(Listed records)
----

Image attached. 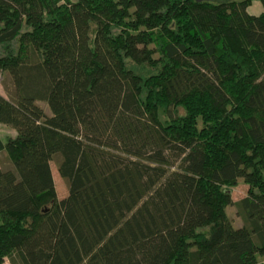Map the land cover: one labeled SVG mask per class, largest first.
Listing matches in <instances>:
<instances>
[{
	"label": "trees",
	"instance_id": "trees-1",
	"mask_svg": "<svg viewBox=\"0 0 264 264\" xmlns=\"http://www.w3.org/2000/svg\"><path fill=\"white\" fill-rule=\"evenodd\" d=\"M251 1L0 0V123L16 131L0 137V264H256L264 0L258 15Z\"/></svg>",
	"mask_w": 264,
	"mask_h": 264
},
{
	"label": "rangeland",
	"instance_id": "rangeland-1",
	"mask_svg": "<svg viewBox=\"0 0 264 264\" xmlns=\"http://www.w3.org/2000/svg\"><path fill=\"white\" fill-rule=\"evenodd\" d=\"M208 1L221 2L228 0H208ZM4 81H5L4 75L0 74V93L6 97H9L8 91L4 85ZM37 103L41 105L47 113H50L49 107L45 101H38ZM8 134H12L11 127H3V129L0 128V137L2 139H4ZM60 156H61L60 153H57L55 156H53L50 162L52 177L58 198H62L66 196L68 192L67 180L62 178L57 170V161ZM0 168H13V165L9 157L4 151L0 152ZM247 187L248 186L243 182V179L238 178L236 184L231 188H229L232 203L229 204L225 209L227 216L229 217V219L231 220L232 224L235 227L240 226L242 223V219L237 213V208L235 203L246 195ZM12 258L16 260V256H12ZM4 264H12L11 257H6L4 260ZM256 264H264V255L257 254Z\"/></svg>",
	"mask_w": 264,
	"mask_h": 264
},
{
	"label": "crops",
	"instance_id": "crops-1",
	"mask_svg": "<svg viewBox=\"0 0 264 264\" xmlns=\"http://www.w3.org/2000/svg\"><path fill=\"white\" fill-rule=\"evenodd\" d=\"M246 10L250 14L258 15L261 12H263V7H262V4L260 3L259 0H252L250 5L247 7ZM3 127H10V126L3 124V123H0V128L3 129ZM11 129H12V134H8V135L13 136L16 134V131L12 127H11Z\"/></svg>",
	"mask_w": 264,
	"mask_h": 264
},
{
	"label": "water",
	"instance_id": "water-1",
	"mask_svg": "<svg viewBox=\"0 0 264 264\" xmlns=\"http://www.w3.org/2000/svg\"><path fill=\"white\" fill-rule=\"evenodd\" d=\"M227 191H228V192H230V190H229V189H227Z\"/></svg>",
	"mask_w": 264,
	"mask_h": 264
}]
</instances>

----

(Goal) Show every line of the records above that contains the string "rangeland", matching case exactly.

(Solution)
	"label": "rangeland",
	"instance_id": "rangeland-1",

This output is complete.